#### WORK INSTRUCTIONS
Scan the lines below for "down" and copy the matches.

#### DATA SHOWN
▼

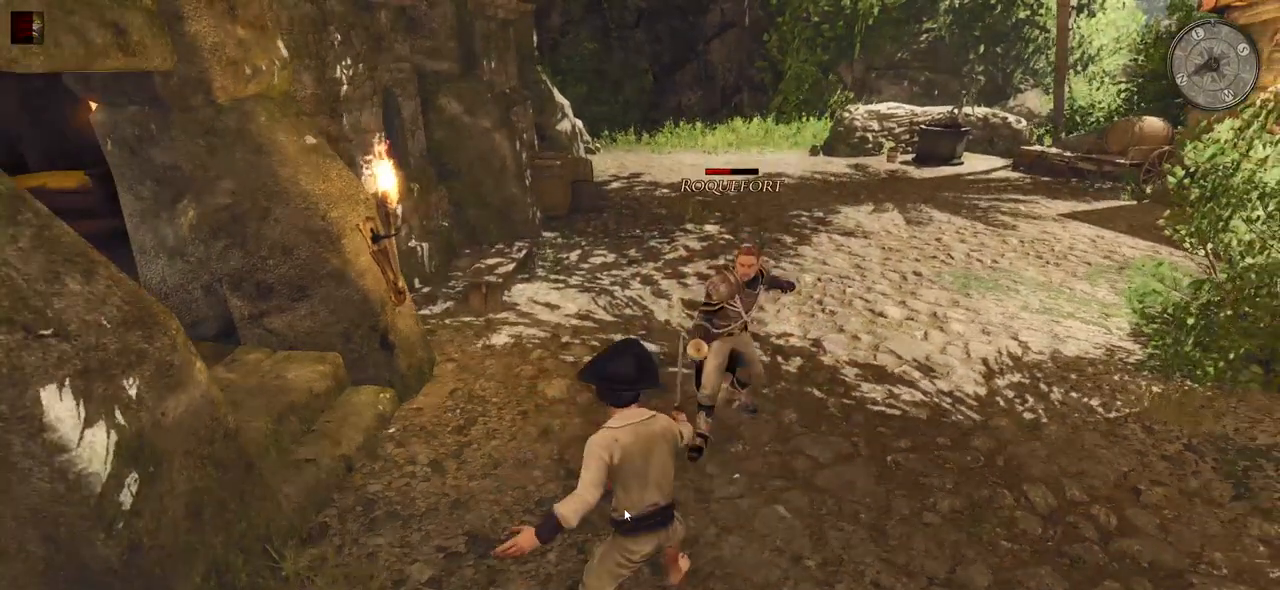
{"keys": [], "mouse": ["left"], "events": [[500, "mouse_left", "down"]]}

▲
▼

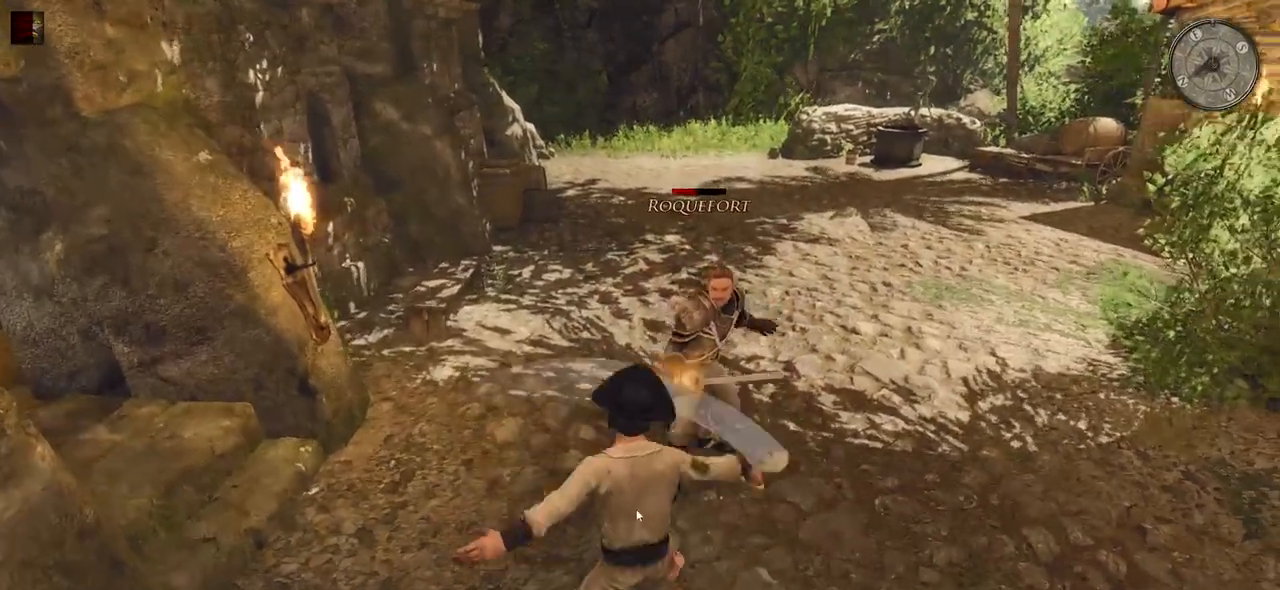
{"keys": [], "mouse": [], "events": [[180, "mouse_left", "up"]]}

▲
▼

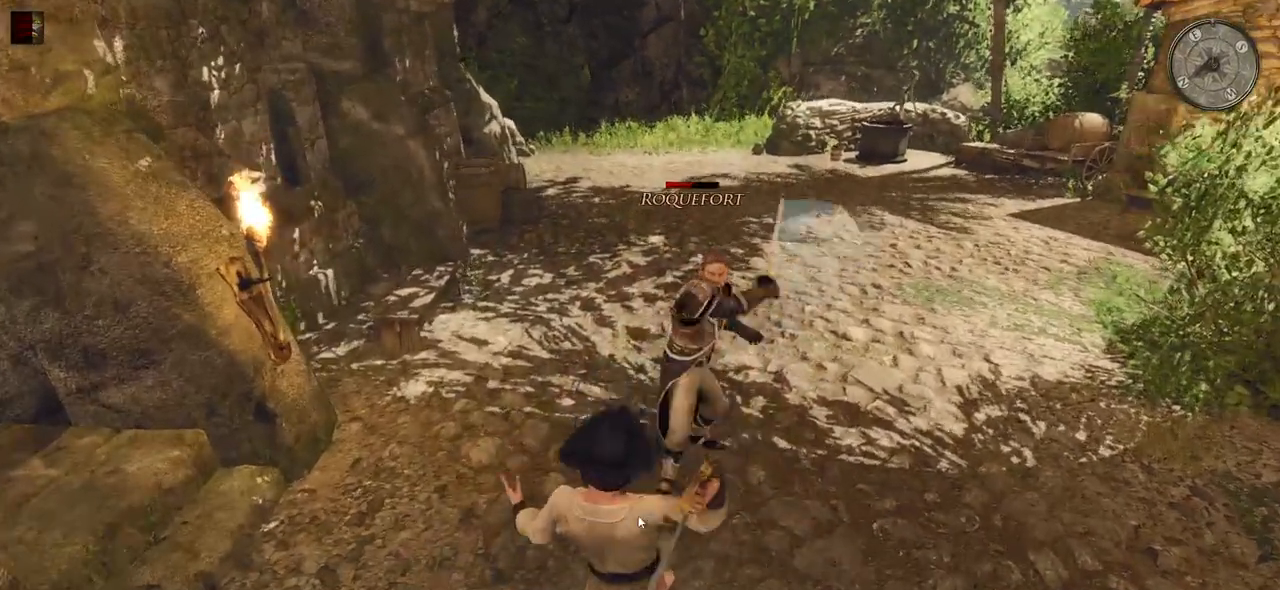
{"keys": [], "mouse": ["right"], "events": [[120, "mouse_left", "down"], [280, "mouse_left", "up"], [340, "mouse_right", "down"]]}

▲

#### REPLY
{"keys": [], "mouse": ["left"], "events": [[500, "mouse_left", "down"]]}
{"keys": [], "mouse": ["right"], "events": [[120, "mouse_left", "down"], [280, "mouse_left", "up"], [340, "mouse_right", "down"]]}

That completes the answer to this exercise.